Aber er ist uralt. Die Zitadelle von Erbil ist laut UNESCO die älteste kontinuierlich bewohnte Stätte der Menschheit. In 8000 Jahren lebten hier, in diesem weltfernen Winkel im Norden Iraks: Sumerer, Babylonier, Assyrer, Perser, Römer, Mongolen, Araber, Ottomanen.
Der Kurde Mohammed Qadr Ali zog erst 1976 auf die Zitadelle von Erbil. Da drängten sich bereits Hunderte von Familien in den engen Gassen und Häusern. Es wurden immer mehr, als Saddam Hussein begann, massenweise kurdische Dörfer dem Erdboden gleichzumachen, und die Überlebenden in die Provinzhauptstadt Erbil flüchteten.
Die reichen Familien waren längst in die Stadt gezogen und hatten sich weitläufige Villen gebaut, als man sich in der Stadtverwaltung bewusst wurde, welch historischen Schatz man hier verkümmern ließ.
Bereits im letzten Jahrhundert wurde renoviert, doch nicht immer mit glücklicher Hand. In den Fünfzigerjahren riss man die mittelalterliche Moschee ab und setzte ein Beton-Gotteshaus an ihre Stelle. 1979 ließ Saddam an der Südseite ein Riesentor im neo-babylonischen Stil errichten.
Der 1775 gebaute Hamam wurde um 1980 »grundsaniert« – es blieb kein Stein auf dem anderen. Die Hausbesetzer schließlich mauerten in den alten Bürgerpalästen ohne Rücksicht auf die Architekturgeschichte drauflos oder ließen die Wohnhäuser verfallen. Hafenstraße auf Irakisch.
2006 zog man bei der Stadtverwaltung die Notbremse: Innerhalb von drei Tagen wurden alle Zitadellenbewohner zwangsumgesiedelt. Dafür gab es 4000 Dollar und ein Vorstadthaus für jede Familie. Nur Mohammed Qadr Ali blieb oben, denn man brauchte ihn.
Während seine Frau im Gemüsegarten Tomaten pflückt, sitzt das Familienoberhaupt im wallenden Beinkleid mit Kummerbund beim alten Feigenbaum, stützt die Hände auf die Knie und erzählt, warum er als Letzter hier oben die Stellung halten muss. »Es war nicht meine Entscheidung, es war meine Pflicht.«
Da ist einmal der riesige graue Wassertank neben seinem Haus, den die britischen Besatzer in den Zwanzigerjahren auf die Zitadelle gestellt haben und der regelmäßig gewartet werden muss.

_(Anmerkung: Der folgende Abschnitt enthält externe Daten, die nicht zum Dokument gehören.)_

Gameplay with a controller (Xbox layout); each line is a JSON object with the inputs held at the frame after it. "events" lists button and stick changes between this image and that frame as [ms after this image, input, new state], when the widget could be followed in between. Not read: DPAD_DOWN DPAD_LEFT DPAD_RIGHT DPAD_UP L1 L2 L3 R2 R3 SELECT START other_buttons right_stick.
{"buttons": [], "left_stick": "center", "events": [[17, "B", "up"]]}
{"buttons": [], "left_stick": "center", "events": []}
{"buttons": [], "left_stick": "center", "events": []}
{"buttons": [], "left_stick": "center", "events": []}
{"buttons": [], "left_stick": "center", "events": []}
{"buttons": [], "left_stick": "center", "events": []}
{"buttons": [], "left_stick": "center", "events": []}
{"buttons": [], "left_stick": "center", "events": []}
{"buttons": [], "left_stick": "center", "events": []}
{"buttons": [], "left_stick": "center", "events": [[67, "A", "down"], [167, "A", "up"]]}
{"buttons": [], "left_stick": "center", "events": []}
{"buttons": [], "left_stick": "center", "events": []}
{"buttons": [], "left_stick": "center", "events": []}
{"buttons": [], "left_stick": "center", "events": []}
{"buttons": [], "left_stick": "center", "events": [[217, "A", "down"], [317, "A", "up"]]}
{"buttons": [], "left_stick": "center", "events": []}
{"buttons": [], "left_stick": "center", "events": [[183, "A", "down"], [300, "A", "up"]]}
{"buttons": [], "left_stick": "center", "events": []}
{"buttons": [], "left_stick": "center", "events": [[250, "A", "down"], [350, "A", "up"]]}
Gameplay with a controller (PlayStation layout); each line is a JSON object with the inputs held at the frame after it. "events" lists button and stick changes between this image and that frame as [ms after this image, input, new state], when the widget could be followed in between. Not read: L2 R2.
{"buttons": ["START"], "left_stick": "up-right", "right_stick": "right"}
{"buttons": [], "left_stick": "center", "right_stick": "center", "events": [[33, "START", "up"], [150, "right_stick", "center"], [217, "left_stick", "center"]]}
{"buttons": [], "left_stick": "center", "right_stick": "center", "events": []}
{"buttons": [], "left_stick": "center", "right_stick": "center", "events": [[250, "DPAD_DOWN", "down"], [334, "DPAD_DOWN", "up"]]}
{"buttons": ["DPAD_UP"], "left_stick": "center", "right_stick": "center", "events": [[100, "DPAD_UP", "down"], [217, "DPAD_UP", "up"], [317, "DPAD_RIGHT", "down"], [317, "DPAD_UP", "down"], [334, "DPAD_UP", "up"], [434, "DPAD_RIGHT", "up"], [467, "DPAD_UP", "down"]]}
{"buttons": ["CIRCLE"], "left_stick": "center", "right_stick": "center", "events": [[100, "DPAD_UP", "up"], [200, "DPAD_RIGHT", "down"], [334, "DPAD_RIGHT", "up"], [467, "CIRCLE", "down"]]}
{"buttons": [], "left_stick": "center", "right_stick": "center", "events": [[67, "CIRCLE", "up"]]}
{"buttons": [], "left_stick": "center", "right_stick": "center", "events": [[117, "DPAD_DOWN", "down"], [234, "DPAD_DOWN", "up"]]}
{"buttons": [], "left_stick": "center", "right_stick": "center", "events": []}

Und da ist, was den heutigen Stadtvätern noch viel wichtiger schien, die jahrtausendealte Tradition, die nicht abreißen durfte. »Ist es nicht schön, dass man hier eine Familie wohnen lässt und nicht irgendwelche Museumswärter?«, fragt der Großvater stolz.
Besonders komfortabel kann es nicht sein im Bungalow unter dem Wassertank, jedenfalls nicht für eine neunköpfige Familie. »Aber wir vertreten die Menschen, die viele Tausend Jahre hier lebten«, ruft Alis ältester Sohn Rebwar begeistert und wippt den kleinen Reder, die dritte Generation, auf seinem Knie.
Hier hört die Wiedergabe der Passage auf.